I recently purchased a roll of stamps, and the familiar flag stamp has had
added to it “Freedom, Equality, Justice (each on every third stamp). The
difference in the third one is instructive. Justice is good, and is important,
and certainly was absent in France both before their revolution of 1789 and in
the years depicted in Les Misérables. Sure, in the US we don’t say “fraternity”
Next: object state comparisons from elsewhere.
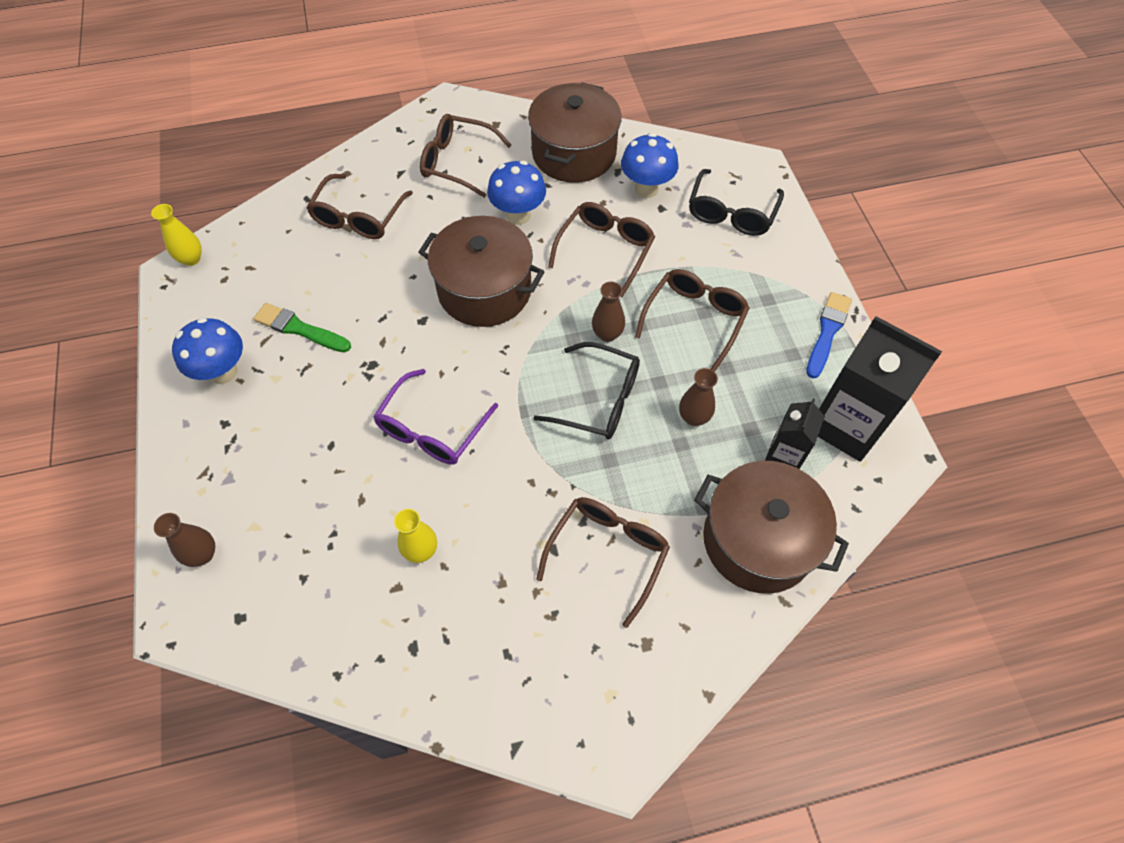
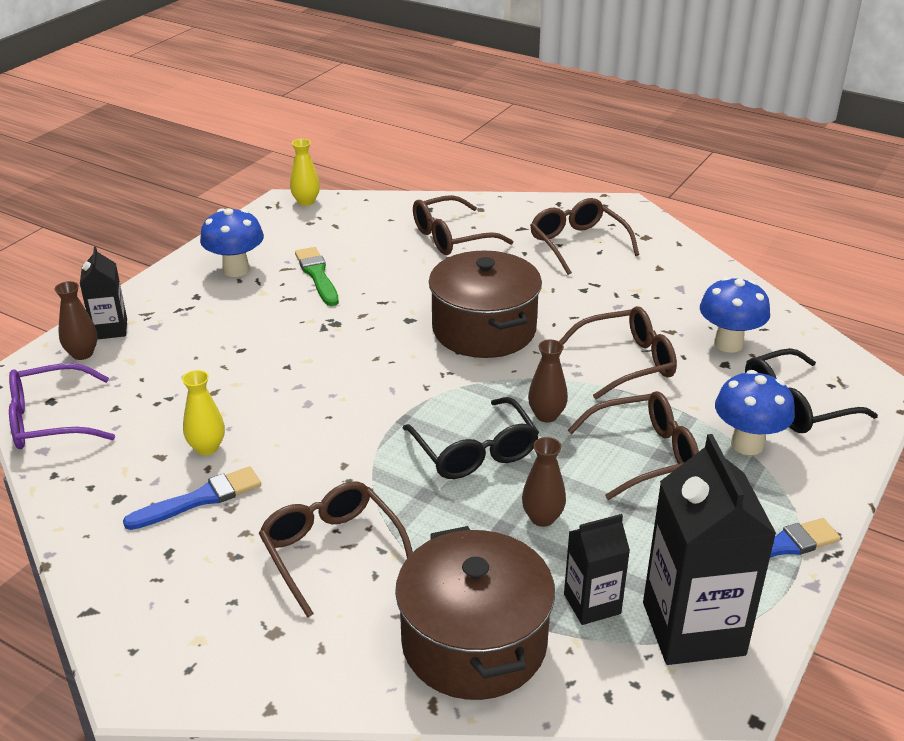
camera: 45 degrees right, 25 degrees down
(193, 512) = (110, 329): none -> black carton
(432, 428) = (321, 385): purple glasses -> purple glasses (51, 420)
(472, 595) = (199, 499): none -> blue brush
(518, 215) = (581, 300): blue mushroom -> blue mushroom (747, 444)
(574, 153) = (691, 287): brown pot -> none
(607, 554) = (332, 551): brown glasses -> brown glasses turned 105 degrees counterclockwise

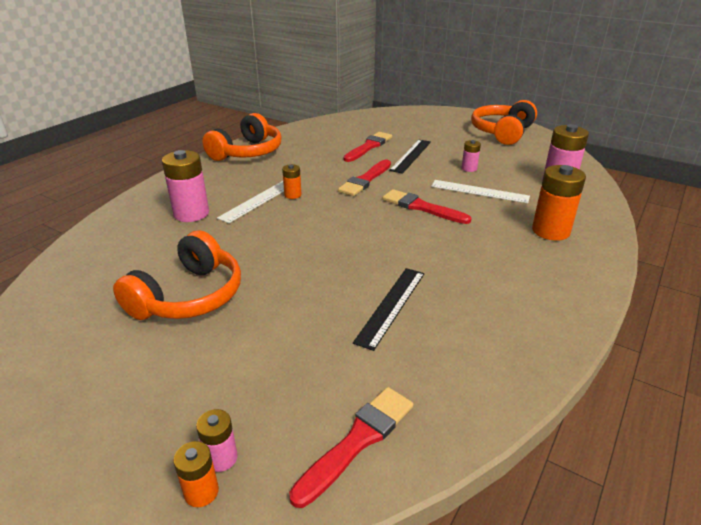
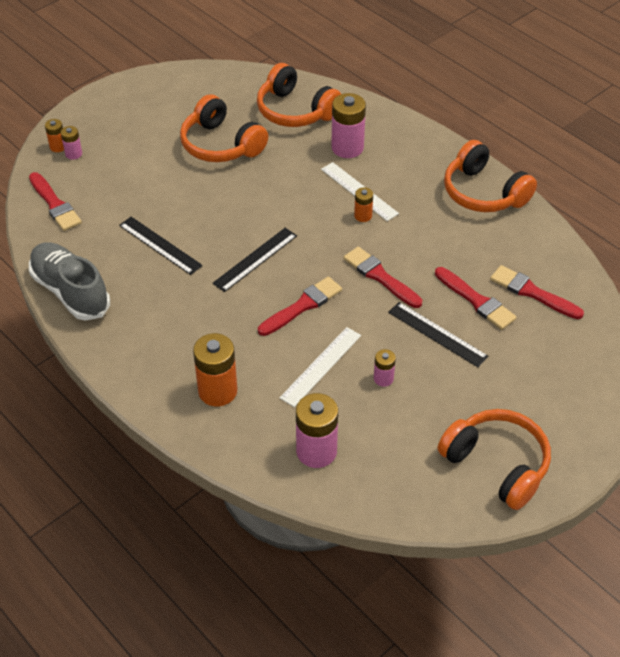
camera: 105 degrees right, 15 degrees up
(120, 253) = (295, 111): none -> orange headphones
(349, 132) = (532, 292): none -> red brush
(378, 239) = (255, 259): none -> black ruler
(515, 363) = (71, 292): none -> grey shoe

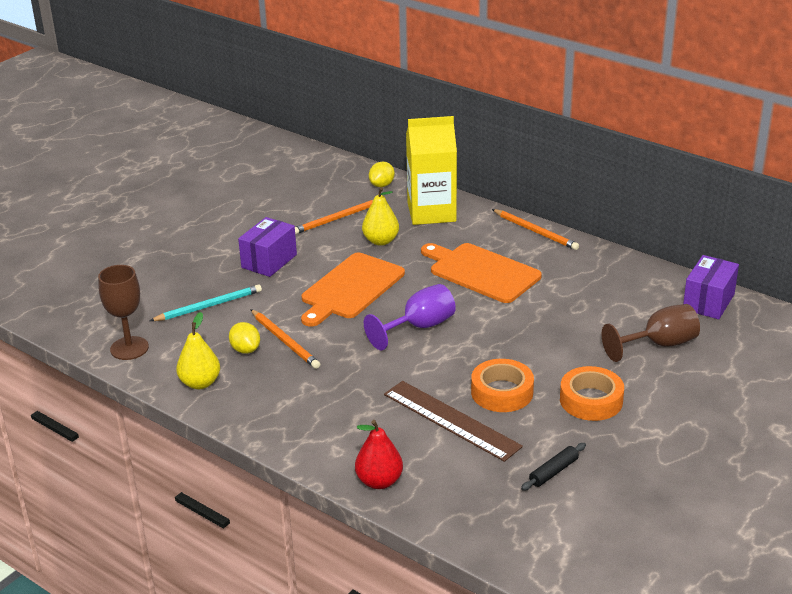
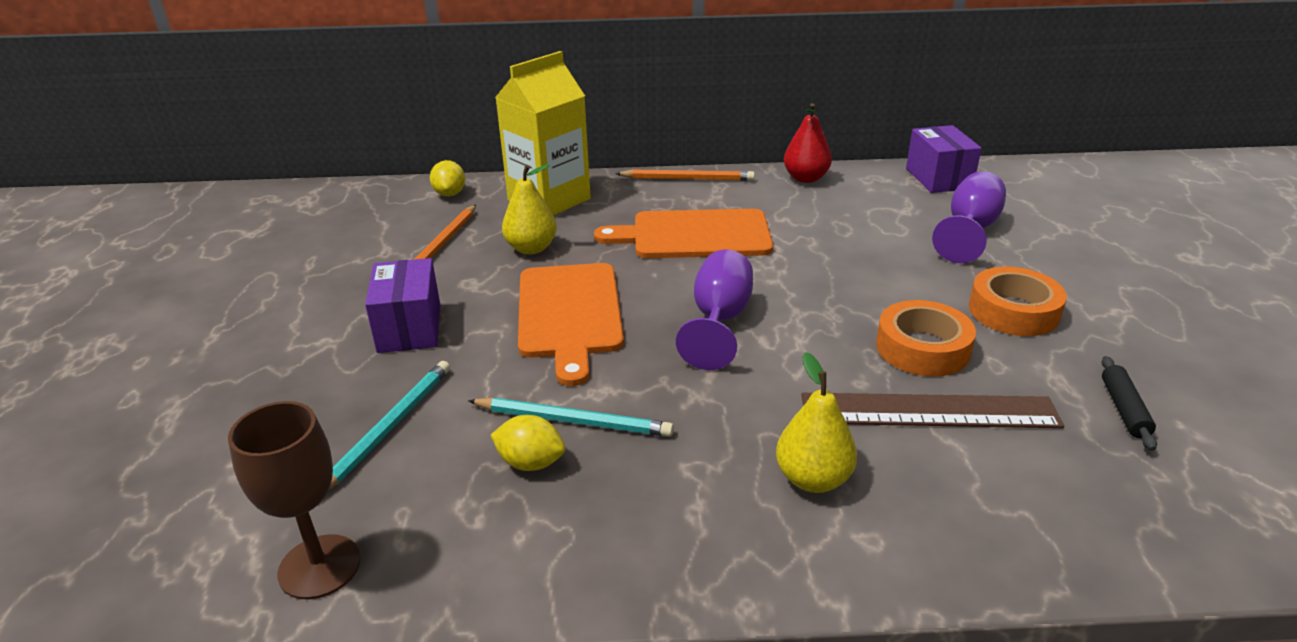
camera: 40 degrees left, 0 degrees up
(200, 383) = (524, 556): yellow pear -> yellow pear (813, 479)
(285, 341) = (573, 421): orange pencil -> turquoise pencil
(379, 481) = (989, 550): red pear -> red pear (805, 178)
(659, 345) = (969, 230): brown goblet -> purple goblet

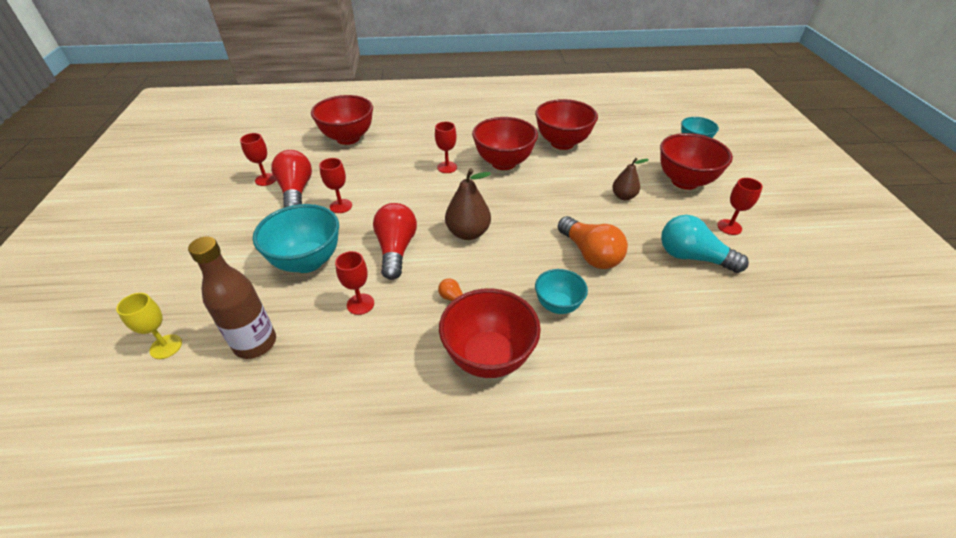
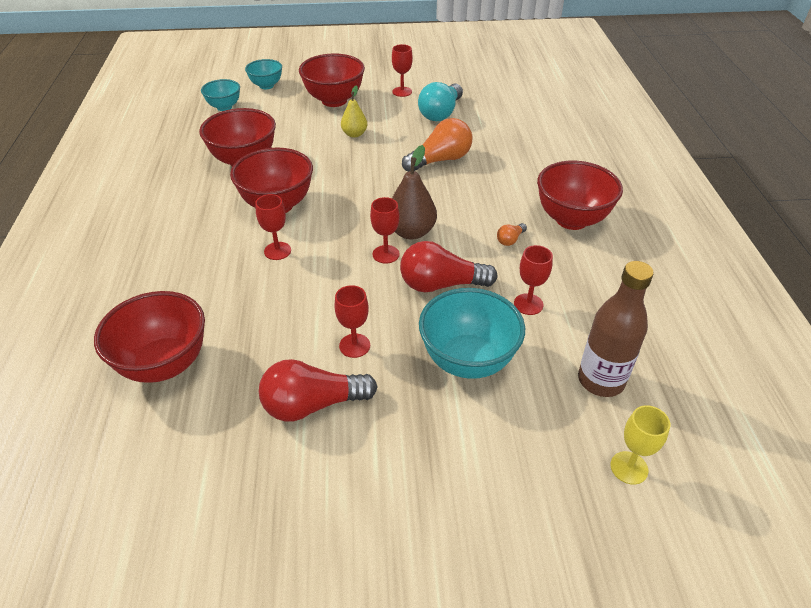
camera: 90 degrees left, 0 degrees up
(266, 179) = (272, 455): red goblet -> red goblet (386, 254)
(558, 305) = (506, 182): turquoise bowl -> turquoise bowl (224, 107)
(623, 196) = (354, 134): brown pear -> yellow pear

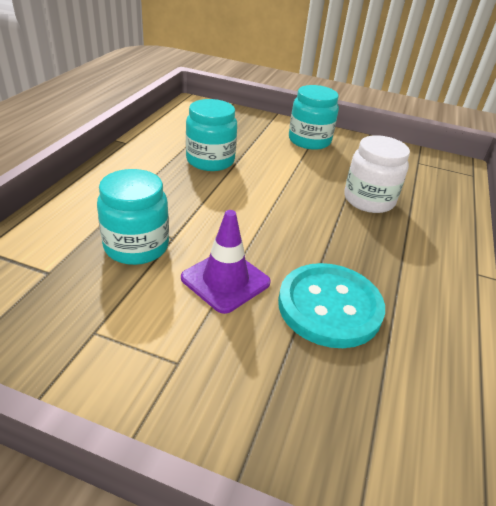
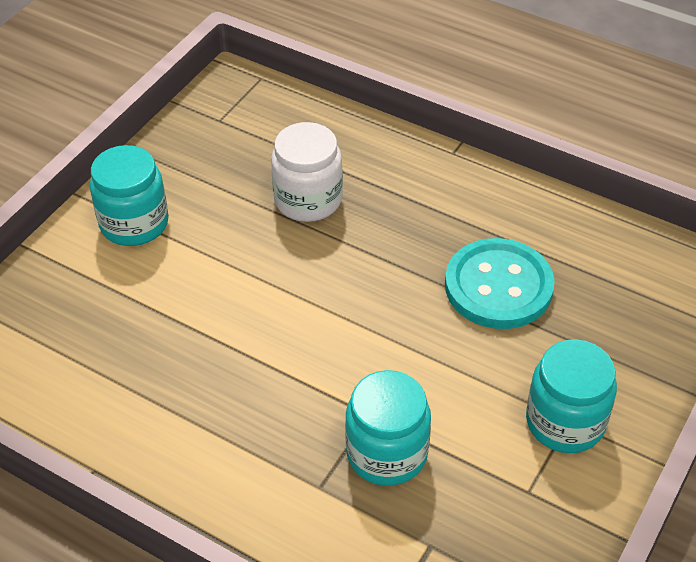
camera: 75 degrees left, 10 degrees up
(210, 160) = (178, 356): turquoise jar -> turquoise jar (565, 422)
(225, 280) = (454, 369): purple traffic cone -> none

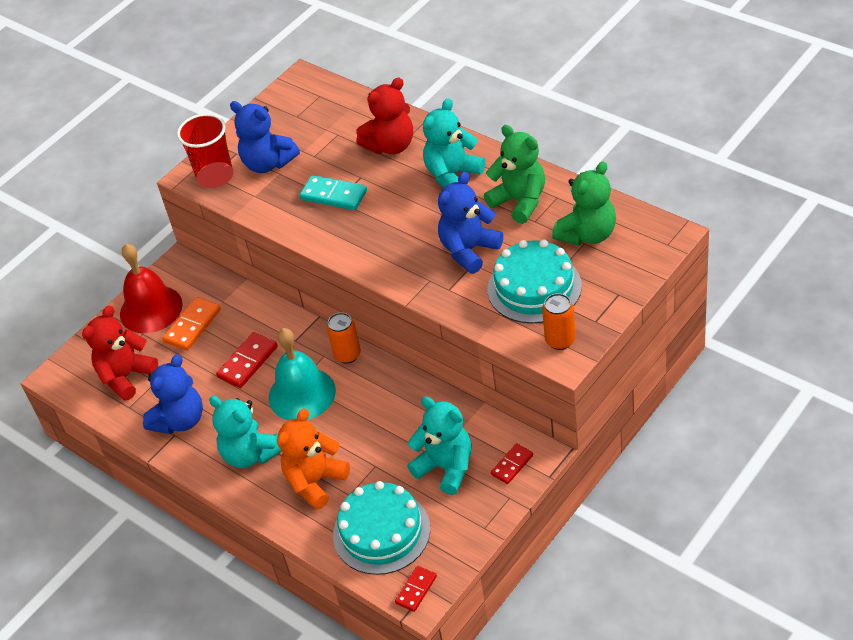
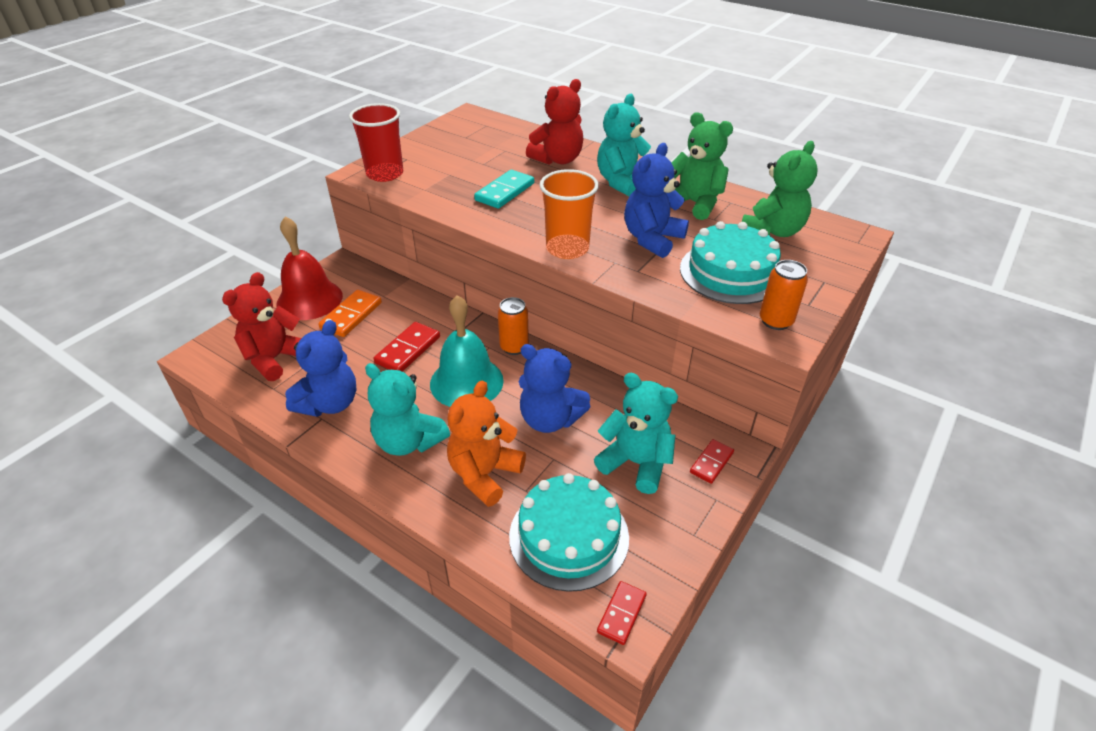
camera: 10 degrees left, 5 degrees down
(268, 163) = (438, 167): blue teddy bear -> blue teddy bear (550, 419)
(333, 195) = (505, 192): turquoise domino -> turquoise domino turned 75 degrees counterclockwise
(387, 266) = (567, 248): none -> orange cup

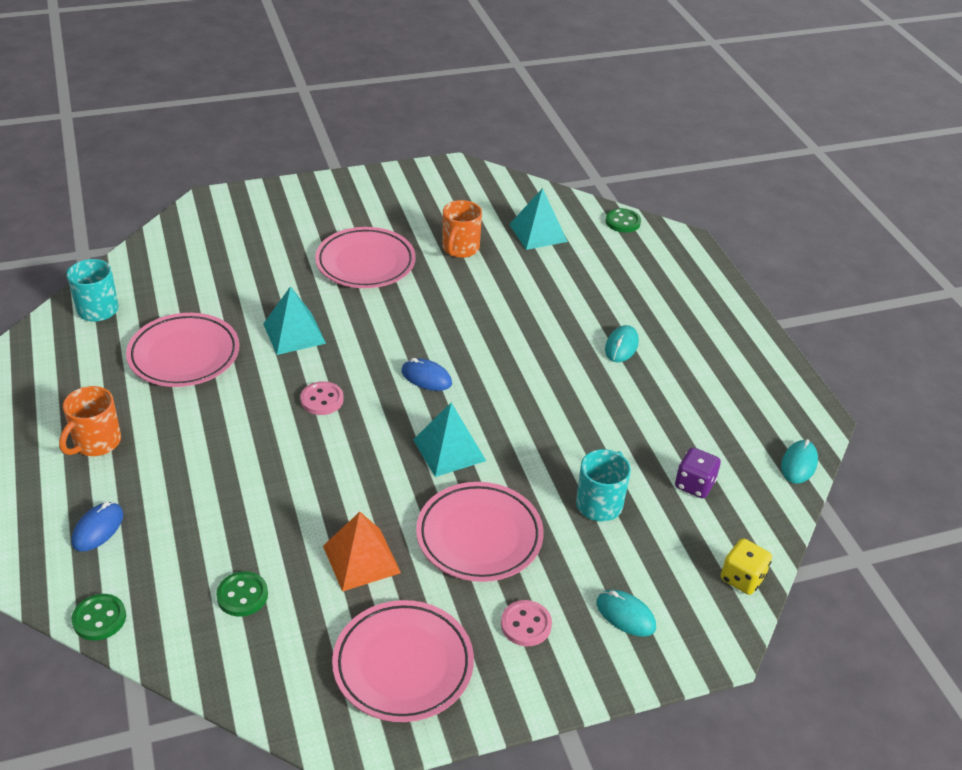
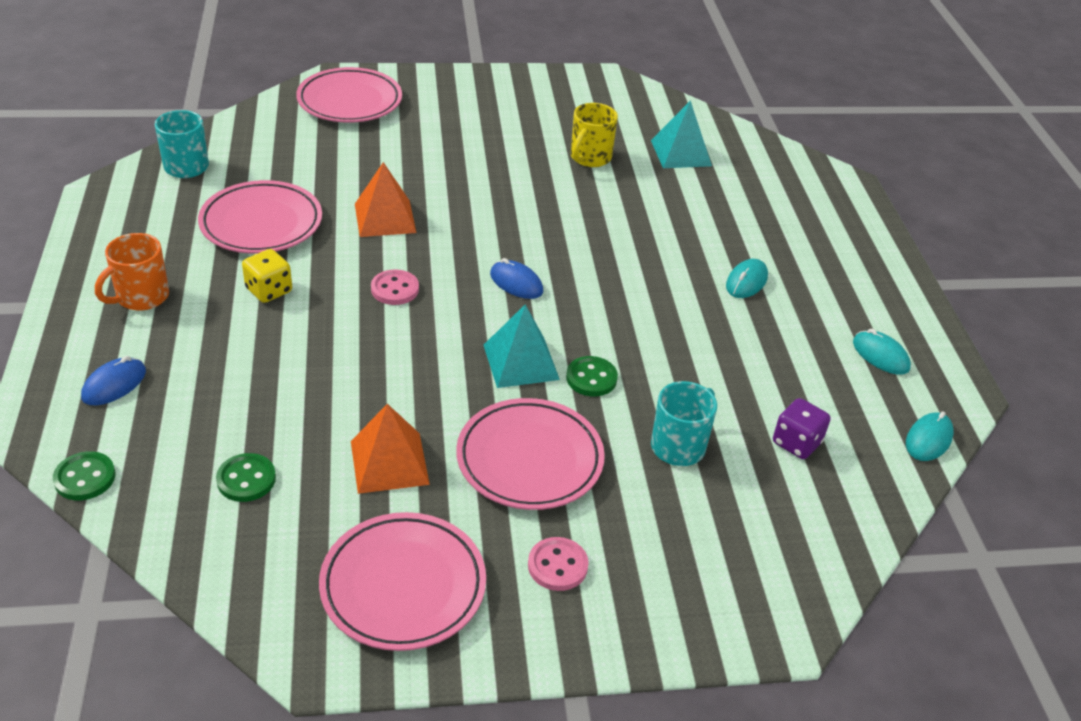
camera: 10 degrees right, 0 degrees up
(294, 333) = (385, 218): turquoise pyramid -> orange pyramid
(365, 263) = (482, 158): pink plate -> pink plate (350, 101)
(460, 249) = (590, 158): orange mug -> yellow mug
(622, 222) = (779, 154): green button -> green button (591, 378)
(625, 615) = (678, 575): turquoise mouse -> turquoise mouse (880, 355)
(742, 578) = (830, 557): yellow dice -> yellow dice (269, 290)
in this context, but there could be a similar word, like “brotherhood”. But it
is not the word, it is the concept. It is the concept of social responsibility,
of caring about others, about a “we are in this together” attitude that does
not characterize American society. If it did, we would not tolerate people
being without access to health care, or civilians carrying assault weapons, or ever
increasing percentages of our national wealth being in the hands of the top
<1%.
In the Hooper film, the final scene is after Valjean’s death. There has been a lot of church in the movie; in addition to the good monsignor who tells the police that he has gifted Valjean with the silver he has stolen, creating the transformation of Valjean from an amoral victim to a hero, later he and his “daughter”, Cozette, are hidden from the police in a convent. He dies in a church, with Cozette’s dead mother, Fantine, coming for him in a most mystical way. A lot of church and a lot of religion. And yet, that final scene does not show Valjean in a heaven of clouds, harps and angels with wings. The heaven he goes to is the revolution, all the people who have died in the movie and hundreds more massed on an enormous barricade, many more than were in the actual battle in the film. They are there, they are militant, and though they have been beaten are singing about liberty.
The fight will not be easy, the oppressor has many weapons
on his side, you may be killed in the battle, but it is the good fight, the
fight for what is right. This is the true message of Les Misérables.